Some of the ice below the road that was sadly not really in climbable condition
(Photo courtesy of Ed Hannam)

After scrambling back up to the road and having a snack we hit up a popular climb (well, it's in the guidebook!) - Gun-Ma Taki F1, WI4. Only one pitch, but really nice climbing, even if it was a little stepped-out by this point (we'd seen other teams on it both days). There are apparently more pitches above but nothing looked in condition so we abbed off.

Gun-Ma Taki F1, WI4

Finally we headed back to an area of promising-looking mixed climbing. Sadly it was dripping, so we decided to see if it would freeze back up and instead concentrated on two lovely steep ice pillars to the right side.
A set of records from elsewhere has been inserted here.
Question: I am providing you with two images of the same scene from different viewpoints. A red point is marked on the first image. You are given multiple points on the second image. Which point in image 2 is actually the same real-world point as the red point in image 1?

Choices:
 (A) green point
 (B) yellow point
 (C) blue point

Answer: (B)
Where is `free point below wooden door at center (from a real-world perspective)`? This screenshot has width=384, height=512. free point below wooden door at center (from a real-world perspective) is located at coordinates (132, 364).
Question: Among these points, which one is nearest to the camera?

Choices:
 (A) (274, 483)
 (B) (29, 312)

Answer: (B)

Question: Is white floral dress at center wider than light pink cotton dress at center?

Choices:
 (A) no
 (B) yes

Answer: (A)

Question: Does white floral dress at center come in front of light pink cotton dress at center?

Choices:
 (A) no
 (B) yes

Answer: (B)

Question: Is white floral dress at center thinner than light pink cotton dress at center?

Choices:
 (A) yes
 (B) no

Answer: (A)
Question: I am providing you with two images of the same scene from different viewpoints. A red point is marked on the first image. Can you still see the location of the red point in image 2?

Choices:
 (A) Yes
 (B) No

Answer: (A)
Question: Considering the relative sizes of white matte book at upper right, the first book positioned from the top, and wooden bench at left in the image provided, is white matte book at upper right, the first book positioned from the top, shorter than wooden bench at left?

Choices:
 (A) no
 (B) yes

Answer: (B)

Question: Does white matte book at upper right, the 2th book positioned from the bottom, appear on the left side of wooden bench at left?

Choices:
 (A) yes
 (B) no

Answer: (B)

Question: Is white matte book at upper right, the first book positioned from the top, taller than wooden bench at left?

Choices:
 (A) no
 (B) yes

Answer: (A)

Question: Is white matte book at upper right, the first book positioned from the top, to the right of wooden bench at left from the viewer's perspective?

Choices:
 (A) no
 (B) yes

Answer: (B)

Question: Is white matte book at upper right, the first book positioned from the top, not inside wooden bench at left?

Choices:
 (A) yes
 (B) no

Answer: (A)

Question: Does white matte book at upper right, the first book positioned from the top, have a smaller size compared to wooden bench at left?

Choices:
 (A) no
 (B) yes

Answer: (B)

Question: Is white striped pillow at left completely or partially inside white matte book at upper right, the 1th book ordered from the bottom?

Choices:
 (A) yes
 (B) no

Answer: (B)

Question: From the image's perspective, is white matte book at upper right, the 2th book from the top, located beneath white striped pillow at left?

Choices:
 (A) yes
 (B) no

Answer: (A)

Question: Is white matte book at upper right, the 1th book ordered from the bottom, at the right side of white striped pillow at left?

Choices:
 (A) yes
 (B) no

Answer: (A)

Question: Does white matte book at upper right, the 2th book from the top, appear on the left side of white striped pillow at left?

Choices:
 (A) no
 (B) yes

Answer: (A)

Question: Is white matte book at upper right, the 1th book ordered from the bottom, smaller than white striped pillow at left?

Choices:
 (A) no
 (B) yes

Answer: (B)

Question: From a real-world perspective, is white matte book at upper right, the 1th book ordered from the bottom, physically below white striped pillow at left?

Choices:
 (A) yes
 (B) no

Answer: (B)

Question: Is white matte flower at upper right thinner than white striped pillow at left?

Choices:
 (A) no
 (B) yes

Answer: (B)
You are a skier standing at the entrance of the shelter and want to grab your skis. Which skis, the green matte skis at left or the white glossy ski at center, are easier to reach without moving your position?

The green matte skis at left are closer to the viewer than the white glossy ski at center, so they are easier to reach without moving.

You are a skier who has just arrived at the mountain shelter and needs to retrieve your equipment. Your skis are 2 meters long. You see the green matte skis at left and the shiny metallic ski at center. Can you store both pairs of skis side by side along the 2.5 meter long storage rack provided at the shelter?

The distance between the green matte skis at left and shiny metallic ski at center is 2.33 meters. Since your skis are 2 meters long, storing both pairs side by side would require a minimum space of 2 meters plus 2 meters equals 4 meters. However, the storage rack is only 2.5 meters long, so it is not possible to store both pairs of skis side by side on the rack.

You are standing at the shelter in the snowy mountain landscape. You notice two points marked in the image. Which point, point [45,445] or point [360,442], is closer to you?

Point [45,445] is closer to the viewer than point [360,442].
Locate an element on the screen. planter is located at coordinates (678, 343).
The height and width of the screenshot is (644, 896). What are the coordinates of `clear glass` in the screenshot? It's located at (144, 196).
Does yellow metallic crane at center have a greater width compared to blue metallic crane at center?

The ice was hollow and actually detached from the rock at many points, and too thin to be easily protectable, so we top-roped it anchored from a tree at the top (good effort by Ed for soloing up a neighbouring fall to set up the top rope!).

The left pillar probably goes at WI4 and the right at WI4+ (it's a little steeper).

The promising 'mixed area' with ice pillars on the right
Getting on some steep ice

By the time we'd finished messing on these the mixed routes were still dripping and we were both feeling pretty worked so we called it a day. Back to the bivvy shelter!

On Day 5 we checked the weather forecast (luckily we were in an area with signal, somehow!) and found that temperatures were set to continue to increase. Additionally this was heralding the arrival of a snow front. With this news we decided to bail a few hours early, rather than trying to get another half day's climbing in. Even the fat icefall behind the bivvy was looking pretty frazzled out anyway and that had happened overnight. Not promising...

Snow coming in over Kaikomagatake

We walked out and we were back at the trailhead by about 11am. Nice and easy. As we came out we could see the snow rolling in over the mountain, so I think we made a good decision - the snow could have turned to rain lower down, too, which would have made the walk out utterly miserable.

The early start meant I could skip the return stay in Chino, so I moved the train ticket and I was back in (a very wet) Kyoto by mid afternoon.

Kaikoma is totally different from Yatsugatake. It's remote, it's unforgiving, access is harder (or at least it was this time) and there is a LOT more to climb. A lot of it's still unknown. The trip didn't go quite as planned but we found lots of 'new' ice, got lots of ideas for the future and got plenty of climbing done including what is quite possibly a new route. That's not too bad, if you ask me!